Climate change to affect glacier lagoon
Iceland’s famous Jökulsárlón glacier lagoon may look rather different in five years’ time, due to global warming and receding ice.
Esjufjallarönd is what is known as a ‘medial moraine’, defined as a ridge of soil and rock debris at the meeting point of two glaciers. Esjufjallarönd runs the length of Breiðamerkurjökull glacier, separating the middle section from the eastern section (Norðlingalægðarjökull), which currently runs into the waters of Jökulsárlón.
Esjufjallarönd can clearly be seen here as a black stripe just to the west of Jökulsárlón. Photo: Snævarr Guðmundsson
Breiðamerkurjökull is receding quickly due to climate change, according to Snævarr Guðmundsson of the South East Iceland Nature Research Centre.

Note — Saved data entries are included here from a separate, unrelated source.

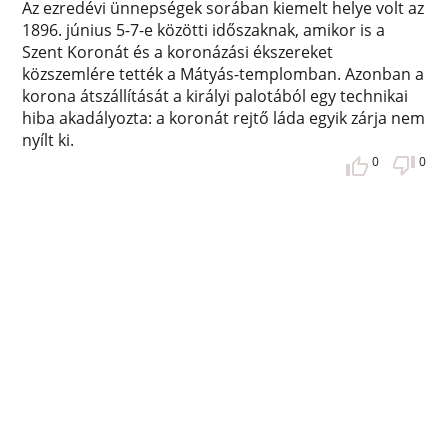
Az ezredévi ünnepségek sorában kiemelt helye volt az
1896. június 5-7-e közötti időszaknak, amikor is a
Szent Koronát és a koronázási ékszereket
közszemlére tették a Mátyás-templomban. Azonban a
korona átszállítását a királyi palotából egy technikai
hiba akadályozta: a koronát rejtő láda egyik zárja nem
nyílt ki.
0
0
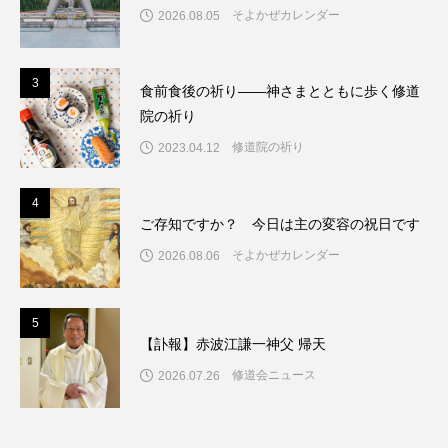
そよかぜカレンダー
2026.08.05
3
3
食前食後の祈り――神さまとともに歩く修道
院の祈り
修道院の祈り
2023.04.12
4
4
ご存知ですか？ 今日は主の変容の祝日です
そよかぜカレンダー
2026.08.06
5
5
【訃報】赤波江謙一神父 帰天
修道会ニュース
2026.07.26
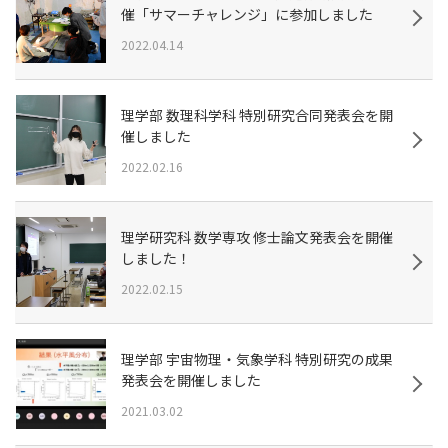
催「サマーチャレンジ」に参加しました
2022.04.14
理学部 数理科学科 特別研究合同発表会を開
催しました
2022.02.16
理学研究科 数学専攻 修士論文発表会を開催
しました！
2022.02.15
理学部 宇宙物理・気象学科 特別研究の成果
発表会を開催しました
2021.03.02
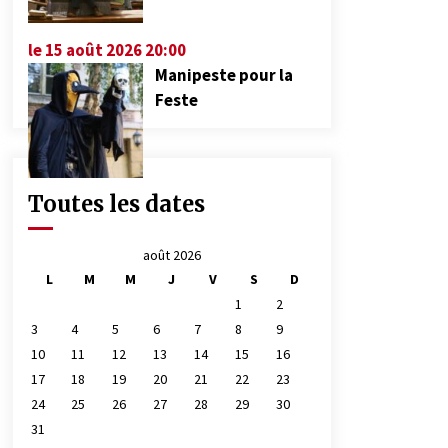
le 15 août 2026 20:00
Manipeste pour la
Feste
Toutes les dates
août 2026
L
M
M
J
V
S
D
1
2
3
4
5
6
7
8
9
10
11
12
13
14
15
16
17
18
19
20
21
22
23
24
25
26
27
28
29
30
31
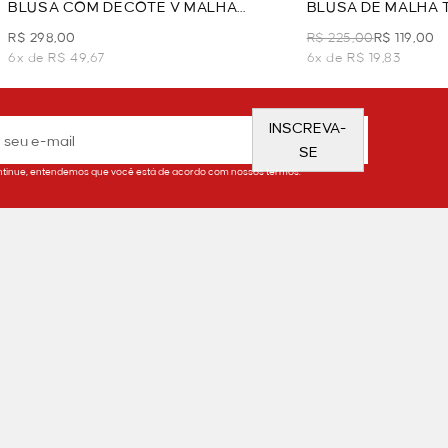
BLUSA COM DECOTE V MALHA
BLUSA DE MALHA 
TEXTURIZADA - VANILA
OFF WHITE
R$ 298,00
R$ 225,00
R$ 119,00
6x de R$ 49,67
6x de R$ 19,83
INSCREVA-
SE
tinue, entendemos que você está de acordo com nossos termos.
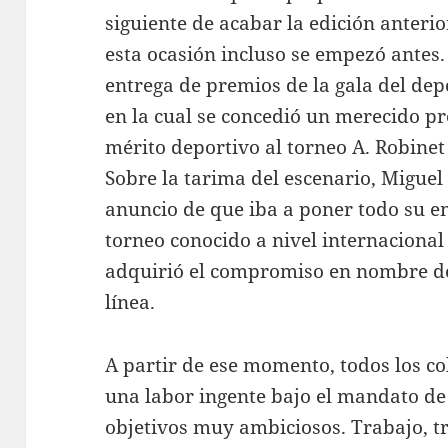
siguiente de acabar la edición anterio
esta ocasión incluso se empezó antes.
entrega de premios de la gala del dep
en la cual se concedió un merecido p
mérito deportivo al torneo A. Robinet 
Sobre la tarima del escenario, Miguel
anuncio de que iba a poner todo su e
torneo conocido a nivel internacional 
adquirió el compromiso en nombre de
línea.
A partir de ese momento, todos los c
una labor ingente bajo el mandato de
objetivos muy ambiciosos. Trabajo, tr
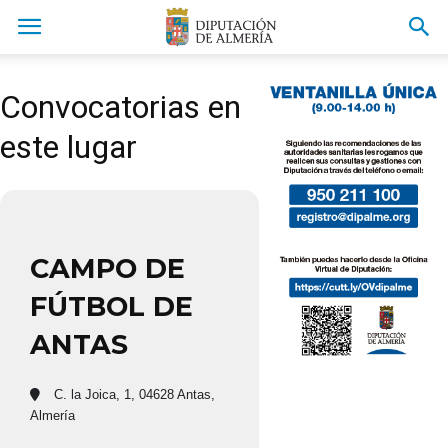
Convocatorias en
este lugar
CAMPO DE
FÚTBOL DE
ANTAS
C. la Joica, 1, 04628 Antas,
Almería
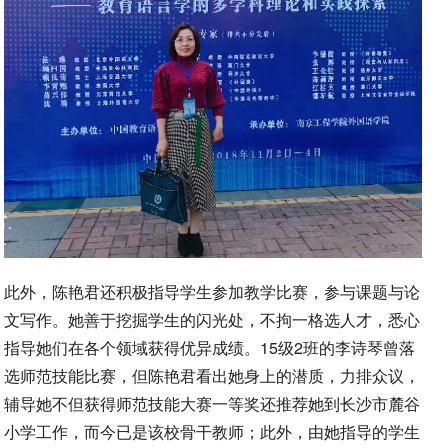
此外，陈艳君还积极指导学生参加教学比赛，参与课题与论
文写作。她善于挖掘学生的闪光处，不拘一格选人才，悉心
指导她们在各个领域获得优异成绩。15级2班的李诗琴曾落
选师范技能比赛，但陈艳君看出她身上的潜质，力排众议，
辅导她不但获得师范技能大赛一等奖还推荐她到长沙市麓谷
小学工作，而今已是该校骨干教师；此外，由她指导的学生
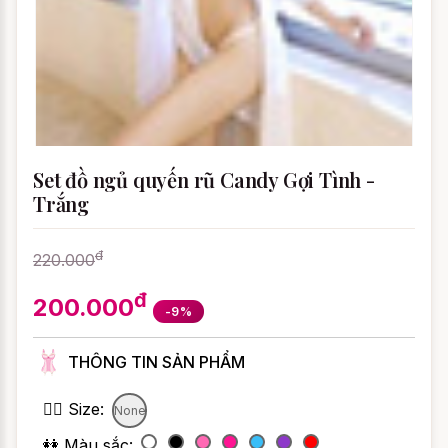
Set đồ ngủ quyến rũ Candy Gợi Tình -
Trắng
đ
220.000
đ
200.000
-9%
THÔNG TIN SẢN PHẨM
👯‍♀️ Size:
None
👭 Màu sắc:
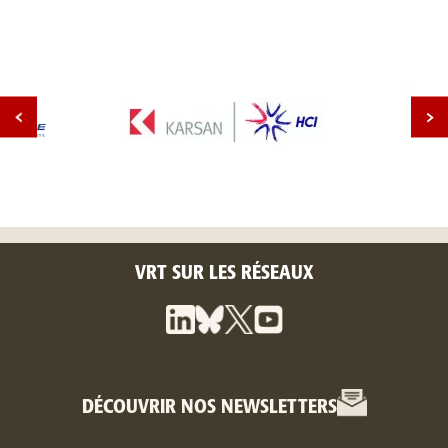
VRT SUR LES RÉSEAUX
DÉCOUVRIR NOS NEWSLETTERS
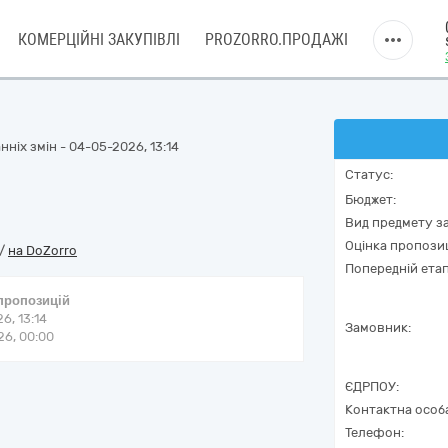
КОМЕРЦІЙНІ ЗАКУПІВЛІ
PROZORRO.ПРОДАЖІ
ніх змін - 04-05-2026, 13:14
Статус:
Бюджет:
Вид предмету за
Оцінка пропозиц
/
на DoZorro
Попередній етап
 пропозицій
6, 13:14
Замовник:
6, 00:00
ЄДРПОУ:
Контактна особ
Телефон:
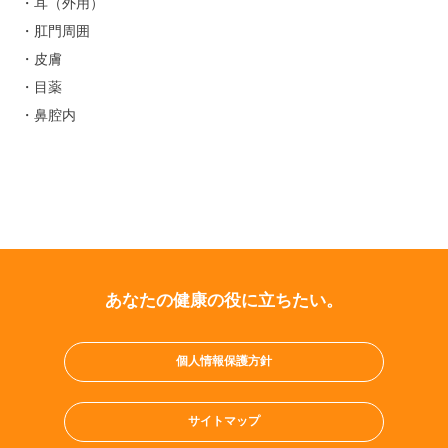
・耳（外用）
・肛門周囲
・皮膚
・目薬
・鼻腔内
あなたの健康の役に立ちたい。
個人情報保護方針
サイトマップ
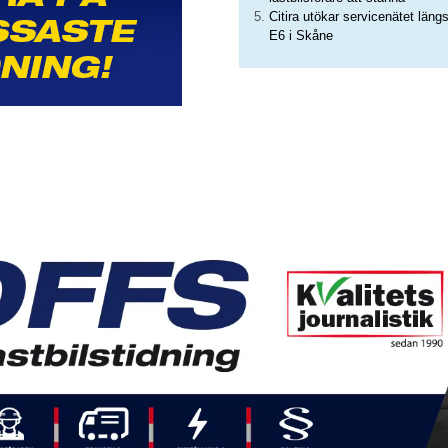
Citira utökar servicenätet läng
E6 i Skåne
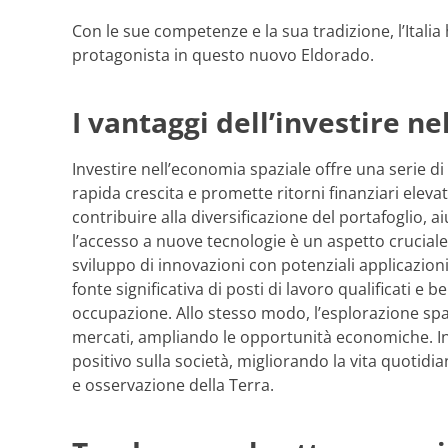
Con le sue competenze e la sua tradizione, l’Italia
protagonista in questo nuovo Eldorado.
I vantaggi dell’investire n
Investire nell’economia spaziale offre una serie di v
rapida crescita e promette ritorni finanziari elevati
contribuire alla diversificazione del portafoglio, a
l’accesso a nuove tecnologie è un aspetto cruciale,
sviluppo di innovazioni con potenziali applicazioni 
fonte significativa di posti di lavoro qualificati e
occupazione. Allo stesso modo, l’esplorazione spaz
mercati, ampliando le opportunità economiche. Inf
positivo sulla società, migliorando la vita quotid
e osservazione della Terra.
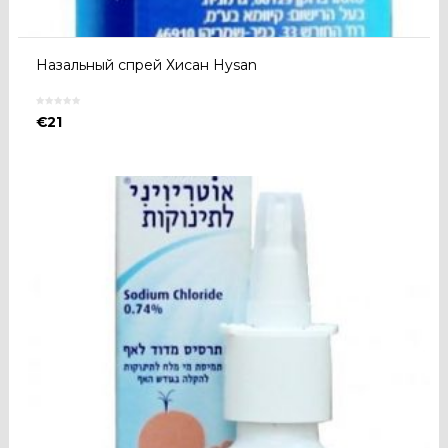
Назальный спрей Хисан Hysan
€
21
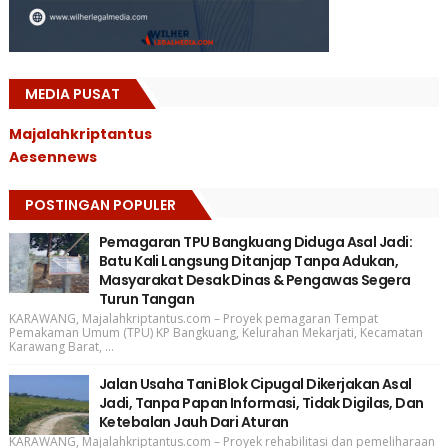
MEDIA PUSAT
Majalahkriptantus
Aesennews
POSTINGAN POPULER
Pemagaran TPU Bangkuang Diduga Asal Jadi:
Batu Kali Langsung Ditanjap Tanpa Adukan,
Masyarakat Desak Dinas & Pengawas Segera
Turun Tangan
KARAWANG, Majalahkriptantus.com – Proyek pemagaran Tempat
Pemakaman Umum (TPU) KP Bangkuang, Kelurahan Mekarjati, Kecamatan
Karawang Barat, ...
Jalan Usaha Tani Blok Cipugal Dikerjakan Asal
Jadi, Tanpa Papan Informasi, Tidak Digilas, Dan
Ketebalan Jauh Dari Aturan
KARAWANG, Majalahkriptantus.com – Proyek rehabilitasi dan pemeliharaan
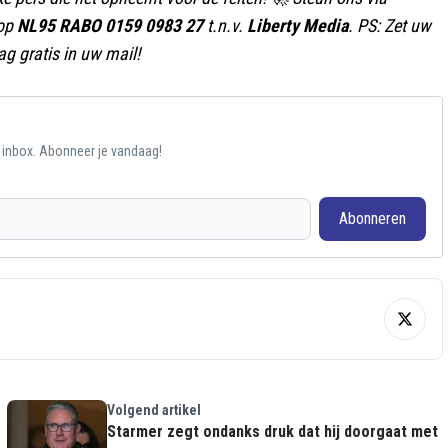
 op
NL95 RABO 0159 0983 27
t.n.v.
Liberty Media
. PS: Zet uw
g gratis in uw mail!
e inbox. Abonneer je vandaag!
Abonneren
Volgend artikel
Starmer zegt ondanks druk dat hij doorgaat met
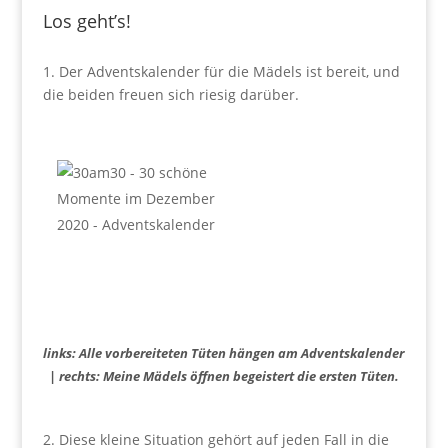
Los geht’s!
1. Der Adventskalender für die Mädels ist bereit, und
die beiden freuen sich riesig darüber.
links: Alle vorbereiteten Tüten hängen am Adventskalender
| rechts: Meine Mädels öffnen begeistert die ersten Tüten.
2. Diese kleine Situation gehört auf jeden Fall in die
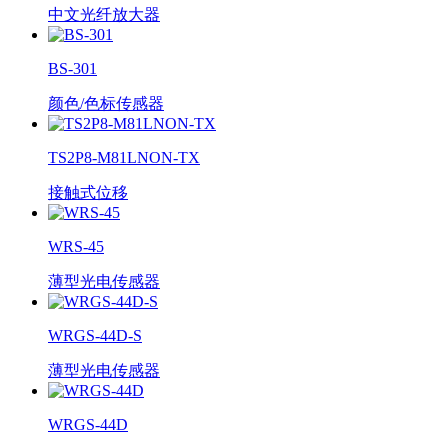
中文光纤放大器
BS-301
颜色/色标传感器
TS2P8-M81LNON-TX
接触式位移
WRS-45
薄型光电传感器
WRGS-44D-S
薄型光电传感器
WRGS-44D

As icebergs break off Norðlingalægðarjökull into Iceland’s famous lagoon, the ice-level falls. The adjacent glacier then moves towards the depression created. The effect of this is that Esjufjallarönd is gradually pulling towards the east.
In the last five years, 700-1,000 m of ice near Esjufjallarönd has broken off and Guðmundsson therefore estimates that this ridge of debris will lead straight into Jökulsárlón in 3-5 years’ time.